# EXCERPT PROVIDED:
-----

As with plenty of others I have passed by Winchester on the M3 many times on the way to Southampton for the Isle of Wight ferry, or to join a cruise ship. I’ve even recommended Winchester as a layover.
But the truth is I have never stopped.
An offer of a couple of nights at the Holiday Inn Winchester was too good to be turned down, and I jumped at the chance. The only problem is that it is not in Winchester. It sits on the edge of the South Downs National Park, England’s newest national park. If I had looked at a map I might have thought again, but not to worry the hotel is five minutes from the motorway, and ten minutes from Winchester itself, the city with plenty of parking spaces even outside the Guildhall with a fine information centre. It is an excellent 4-star property.
In Roman times Winchester was an important settlement with stone walls but it was Alfred the Great (849–899) who chose it as the capital of Wessex and laid out the street plan, much of which can be recognised today. William the Conqueror was responsible for the Cathedral, originally built in 1079. It remains the longest Gothic cathedral in Europe. Queen Mary Tudor and King Philip II of Spain were married here.

-----

# THINGS TO DO:
1. In the Winchester travel piece, reproduce everything from "As with plenty" down to "excellent 4-star property.", substituting "highway" for "motorway".
2. According to the Winchester travel piece, is each statement correct? (a) The hotel stands on the edge of the South Downs National Park. (b) The writer had stopped in Winchester on earlier trips. (c) Alfred the Great was responsible for the Cathedral.
These entries have no connection to the text above.

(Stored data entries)

-----

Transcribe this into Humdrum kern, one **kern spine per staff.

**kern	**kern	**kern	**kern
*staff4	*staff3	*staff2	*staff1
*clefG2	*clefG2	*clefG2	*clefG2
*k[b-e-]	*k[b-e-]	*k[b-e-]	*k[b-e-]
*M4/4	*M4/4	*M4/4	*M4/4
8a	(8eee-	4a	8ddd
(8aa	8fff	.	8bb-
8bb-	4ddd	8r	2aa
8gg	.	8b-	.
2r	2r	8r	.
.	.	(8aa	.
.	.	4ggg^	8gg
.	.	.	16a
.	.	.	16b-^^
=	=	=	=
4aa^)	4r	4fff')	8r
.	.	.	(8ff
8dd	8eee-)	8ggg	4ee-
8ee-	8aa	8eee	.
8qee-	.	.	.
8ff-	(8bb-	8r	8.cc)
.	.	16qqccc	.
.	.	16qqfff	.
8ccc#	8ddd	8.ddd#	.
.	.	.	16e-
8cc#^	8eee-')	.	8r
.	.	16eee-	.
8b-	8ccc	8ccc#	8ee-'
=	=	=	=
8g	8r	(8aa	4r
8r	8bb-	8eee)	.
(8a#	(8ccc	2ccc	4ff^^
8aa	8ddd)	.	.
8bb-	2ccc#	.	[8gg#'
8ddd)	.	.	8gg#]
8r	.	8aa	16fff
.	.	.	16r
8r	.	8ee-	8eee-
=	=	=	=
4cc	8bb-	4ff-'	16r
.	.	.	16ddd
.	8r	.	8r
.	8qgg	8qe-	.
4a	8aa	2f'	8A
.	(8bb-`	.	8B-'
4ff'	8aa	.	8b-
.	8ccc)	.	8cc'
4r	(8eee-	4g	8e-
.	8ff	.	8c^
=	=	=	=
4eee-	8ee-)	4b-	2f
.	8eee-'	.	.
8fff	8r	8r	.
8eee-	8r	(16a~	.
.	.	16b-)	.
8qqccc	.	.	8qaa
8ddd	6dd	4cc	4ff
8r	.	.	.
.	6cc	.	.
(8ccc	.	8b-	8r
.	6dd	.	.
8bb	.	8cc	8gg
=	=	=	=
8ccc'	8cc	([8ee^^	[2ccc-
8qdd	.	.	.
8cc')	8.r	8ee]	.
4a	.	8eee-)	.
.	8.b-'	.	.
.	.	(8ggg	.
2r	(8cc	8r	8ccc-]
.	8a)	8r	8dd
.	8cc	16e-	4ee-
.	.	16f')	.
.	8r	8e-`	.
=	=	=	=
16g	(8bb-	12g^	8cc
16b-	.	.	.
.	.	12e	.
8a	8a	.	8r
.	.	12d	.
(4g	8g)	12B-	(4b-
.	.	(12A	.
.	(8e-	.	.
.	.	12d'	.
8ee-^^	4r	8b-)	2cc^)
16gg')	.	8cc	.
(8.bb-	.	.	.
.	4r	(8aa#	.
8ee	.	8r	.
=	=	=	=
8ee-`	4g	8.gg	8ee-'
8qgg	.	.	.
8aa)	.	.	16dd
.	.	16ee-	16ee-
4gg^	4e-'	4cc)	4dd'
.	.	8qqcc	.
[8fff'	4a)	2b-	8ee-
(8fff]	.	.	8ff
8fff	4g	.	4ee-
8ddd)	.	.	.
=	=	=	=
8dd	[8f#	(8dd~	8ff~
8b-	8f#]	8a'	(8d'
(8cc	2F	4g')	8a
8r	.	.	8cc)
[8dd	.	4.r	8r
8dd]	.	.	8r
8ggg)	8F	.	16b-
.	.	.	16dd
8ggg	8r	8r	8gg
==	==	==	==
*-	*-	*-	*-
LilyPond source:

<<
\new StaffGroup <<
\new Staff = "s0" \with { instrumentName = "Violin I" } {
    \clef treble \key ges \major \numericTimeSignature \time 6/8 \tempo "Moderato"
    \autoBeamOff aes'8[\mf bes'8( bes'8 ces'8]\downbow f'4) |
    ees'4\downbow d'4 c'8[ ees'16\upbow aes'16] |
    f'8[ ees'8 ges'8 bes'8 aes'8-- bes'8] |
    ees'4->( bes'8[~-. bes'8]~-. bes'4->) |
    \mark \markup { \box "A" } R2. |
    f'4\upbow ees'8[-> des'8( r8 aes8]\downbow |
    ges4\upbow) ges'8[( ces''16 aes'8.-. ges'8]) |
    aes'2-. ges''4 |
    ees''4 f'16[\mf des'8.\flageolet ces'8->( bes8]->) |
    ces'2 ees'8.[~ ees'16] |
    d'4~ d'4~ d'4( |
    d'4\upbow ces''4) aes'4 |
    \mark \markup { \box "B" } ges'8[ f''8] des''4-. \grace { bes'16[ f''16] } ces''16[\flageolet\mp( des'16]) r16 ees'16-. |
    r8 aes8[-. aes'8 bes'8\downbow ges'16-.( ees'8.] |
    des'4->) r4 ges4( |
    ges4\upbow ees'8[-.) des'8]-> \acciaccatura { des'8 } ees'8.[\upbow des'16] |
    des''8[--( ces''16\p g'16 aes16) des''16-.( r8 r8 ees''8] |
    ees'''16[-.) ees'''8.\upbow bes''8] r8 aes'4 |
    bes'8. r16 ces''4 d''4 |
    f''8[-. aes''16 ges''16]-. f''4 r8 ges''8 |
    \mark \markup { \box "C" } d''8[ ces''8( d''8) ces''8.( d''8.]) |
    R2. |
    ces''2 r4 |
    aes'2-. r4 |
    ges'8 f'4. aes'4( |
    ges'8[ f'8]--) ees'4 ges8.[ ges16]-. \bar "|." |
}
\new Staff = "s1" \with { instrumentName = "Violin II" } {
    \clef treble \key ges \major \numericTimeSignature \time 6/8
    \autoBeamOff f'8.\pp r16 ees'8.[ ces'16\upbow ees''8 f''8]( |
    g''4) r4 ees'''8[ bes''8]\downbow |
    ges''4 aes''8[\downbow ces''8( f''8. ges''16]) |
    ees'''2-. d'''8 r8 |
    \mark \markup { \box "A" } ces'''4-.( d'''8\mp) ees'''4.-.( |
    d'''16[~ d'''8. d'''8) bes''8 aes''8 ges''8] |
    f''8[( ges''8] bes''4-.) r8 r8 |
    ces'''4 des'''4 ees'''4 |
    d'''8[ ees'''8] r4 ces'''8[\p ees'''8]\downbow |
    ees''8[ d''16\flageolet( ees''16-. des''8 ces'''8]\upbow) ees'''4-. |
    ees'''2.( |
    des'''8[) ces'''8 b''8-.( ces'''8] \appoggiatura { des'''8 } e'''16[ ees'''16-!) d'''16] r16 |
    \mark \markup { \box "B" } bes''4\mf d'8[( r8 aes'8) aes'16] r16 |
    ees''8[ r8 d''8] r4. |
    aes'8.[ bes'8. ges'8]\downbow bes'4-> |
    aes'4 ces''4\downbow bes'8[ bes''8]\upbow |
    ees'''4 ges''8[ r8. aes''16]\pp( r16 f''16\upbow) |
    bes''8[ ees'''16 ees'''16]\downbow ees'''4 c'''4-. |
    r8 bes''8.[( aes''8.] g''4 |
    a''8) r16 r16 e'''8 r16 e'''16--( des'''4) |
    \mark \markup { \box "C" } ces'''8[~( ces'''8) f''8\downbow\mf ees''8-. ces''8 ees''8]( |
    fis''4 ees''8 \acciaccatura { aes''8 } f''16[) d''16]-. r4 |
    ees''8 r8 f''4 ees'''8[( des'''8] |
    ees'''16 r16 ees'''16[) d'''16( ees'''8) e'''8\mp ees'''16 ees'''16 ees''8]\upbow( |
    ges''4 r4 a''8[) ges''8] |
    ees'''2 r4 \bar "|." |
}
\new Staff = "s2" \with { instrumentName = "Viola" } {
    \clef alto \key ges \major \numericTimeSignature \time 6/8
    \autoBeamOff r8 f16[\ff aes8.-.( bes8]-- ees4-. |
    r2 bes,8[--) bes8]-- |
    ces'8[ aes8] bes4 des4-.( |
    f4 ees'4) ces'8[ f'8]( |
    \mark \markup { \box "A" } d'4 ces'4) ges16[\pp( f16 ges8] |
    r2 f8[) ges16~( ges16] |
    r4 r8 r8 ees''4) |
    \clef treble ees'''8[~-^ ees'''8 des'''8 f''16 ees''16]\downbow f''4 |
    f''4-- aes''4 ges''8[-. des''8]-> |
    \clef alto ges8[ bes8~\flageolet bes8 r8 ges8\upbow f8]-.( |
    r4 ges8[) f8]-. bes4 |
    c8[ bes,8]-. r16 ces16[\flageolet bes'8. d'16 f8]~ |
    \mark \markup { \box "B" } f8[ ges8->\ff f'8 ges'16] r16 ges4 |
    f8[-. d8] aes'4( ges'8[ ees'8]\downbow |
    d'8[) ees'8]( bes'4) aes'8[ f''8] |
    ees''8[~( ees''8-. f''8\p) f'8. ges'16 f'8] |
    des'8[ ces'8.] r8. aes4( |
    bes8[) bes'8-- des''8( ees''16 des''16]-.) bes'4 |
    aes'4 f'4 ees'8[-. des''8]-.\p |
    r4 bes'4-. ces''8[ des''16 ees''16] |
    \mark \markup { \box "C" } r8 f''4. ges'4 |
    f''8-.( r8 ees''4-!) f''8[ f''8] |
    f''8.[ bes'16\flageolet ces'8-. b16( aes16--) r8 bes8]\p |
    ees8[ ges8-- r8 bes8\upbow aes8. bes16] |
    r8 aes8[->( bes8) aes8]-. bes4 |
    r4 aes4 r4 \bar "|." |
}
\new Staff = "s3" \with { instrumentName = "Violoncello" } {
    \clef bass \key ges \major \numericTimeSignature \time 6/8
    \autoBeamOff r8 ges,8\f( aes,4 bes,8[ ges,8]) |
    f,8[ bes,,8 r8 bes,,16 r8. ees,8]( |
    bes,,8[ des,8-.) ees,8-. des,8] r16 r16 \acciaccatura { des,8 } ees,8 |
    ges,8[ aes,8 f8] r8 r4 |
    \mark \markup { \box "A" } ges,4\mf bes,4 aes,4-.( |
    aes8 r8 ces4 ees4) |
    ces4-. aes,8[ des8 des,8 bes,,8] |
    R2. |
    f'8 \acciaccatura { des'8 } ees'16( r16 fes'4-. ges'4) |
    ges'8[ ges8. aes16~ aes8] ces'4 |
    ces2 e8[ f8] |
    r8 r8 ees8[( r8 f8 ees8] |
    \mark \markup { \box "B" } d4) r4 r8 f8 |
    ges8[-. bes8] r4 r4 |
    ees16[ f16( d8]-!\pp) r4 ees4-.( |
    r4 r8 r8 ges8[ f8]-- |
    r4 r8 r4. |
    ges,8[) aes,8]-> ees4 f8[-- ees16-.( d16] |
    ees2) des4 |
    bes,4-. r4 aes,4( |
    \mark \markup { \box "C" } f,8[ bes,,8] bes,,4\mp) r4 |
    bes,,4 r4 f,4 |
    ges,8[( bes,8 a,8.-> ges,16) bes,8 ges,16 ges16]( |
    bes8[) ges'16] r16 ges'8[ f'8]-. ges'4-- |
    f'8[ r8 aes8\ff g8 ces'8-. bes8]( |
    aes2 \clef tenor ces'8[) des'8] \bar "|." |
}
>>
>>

-----

# RESPONSE LIST:
1.
As with plenty of others I have passed by Winchester on the M3 many times on the way to Southampton for the Isle of Wight ferry, or to join a cruise ship. I’ve even recommended Winchester as a layover.
But the truth is I have never stopped.
An offer of a couple of nights at the Holiday Inn Winchester was too good to be turned down, and I jumped at the chance. The only problem is that it is not in Winchester. It sits on the edge of the South Downs National Park, England’s newest national park. If I had looked at a map I might have thought again, but not to worry the hotel is five minutes from the highway, and ten minutes from Winchester itself, the city with plenty of parking spaces even outside the Guildhall with a fine information centre. It is an excellent 4-star property.

2.
(a) Yes: "It sits on the edge of the South Downs National Park"
(b) No: "But the truth is I have never stopped."
(c) No: "William the Conqueror was responsible for the Cathedral, originally built in 1079."